Eu fiquei ali, sem palavras diante da audácia de sua performance.
Caio correu para o lado dela, seu rosto uma nuvem de trovoada de fúria dirigida a mim.
"O que você fez?", ele rugiu.
"Ela está grávida, Caio!", Sofia gemeu, "E você a empurrou! Assim como empurrou o Leo!"
A acusação era tão absurda, tão completamente sem fundamento, que era quase risível.
"Eu não toquei nela", eu disse calmamente. "Existem câmeras nesta casa, Caio. Vamos verificar as filmagens."
O corpo de Sofia enrijeceu com a menção das câmeras.
Mas Caio não estava ouvindo. Ele estava perdido em sua própria narrativa paranoica, alimentada pelas mentiras de Sofia. "Eu não preciso verificar nenhuma câmera! Eu confio no meu filho! Eu confio no que vejo!"
A ironia foi um golpe físico. Ele, que havia instalado câmeras em todos os cantos da casa para vigiar cada movimento meu, agora se recusava a olhar para a única coisa que provaria minha inocência. Ele havia confiado em mim por anos, ele alegava. Mas bastou a palavra de uma mulher manipuladora e de uma criança mimada para destruir completamente essa confiança.
"Precisamos te levar ao médico", Sofia choramingou, puxando o braço de Caio, redirecionando habilmente sua atenção.
Caio olhou para mim, seus olhos cheios de uma decepção arrepiante. "Eu não sei mais quem você é, Laura", disse ele, a voz fria.

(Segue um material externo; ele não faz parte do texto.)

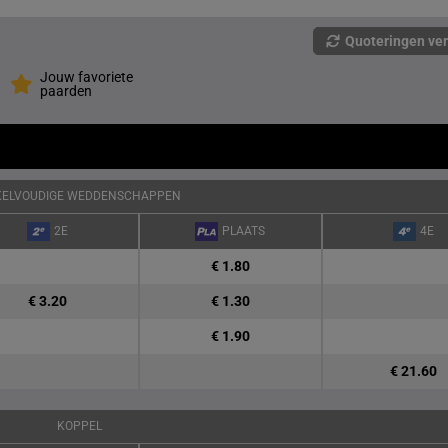
Quoteringen ve
Jouw favoriete
paarden
KELVOUDIGE WEDDENSCHAPPEN
2E
PLAATS
4E
€ 1.80
€ 3.20
€ 1.30
€ 1.90
€ 21.60
KOPPEL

"Você mudou. Você costumava ser tão gentil, tão doce. Talvez devesse aprender um pouco com a Sofia."
Ele a ajudou a se levantar e eles saíram, me deixando sozinha no quarto. O clique da porta se fechando ecoou no silêncio.
Soltei um suspiro trêmulo e comecei a rir. Era um som oco e amargo.
Eu não tinha mudado. Eu era a mesma mulher que o amou, que cuidou dele, que sacrificou tudo por ele.
Foi o nosso relacionamento que mudou. Ele apodreceu de dentro para fora, e eu fui apenas a última a perceber que já estava morto.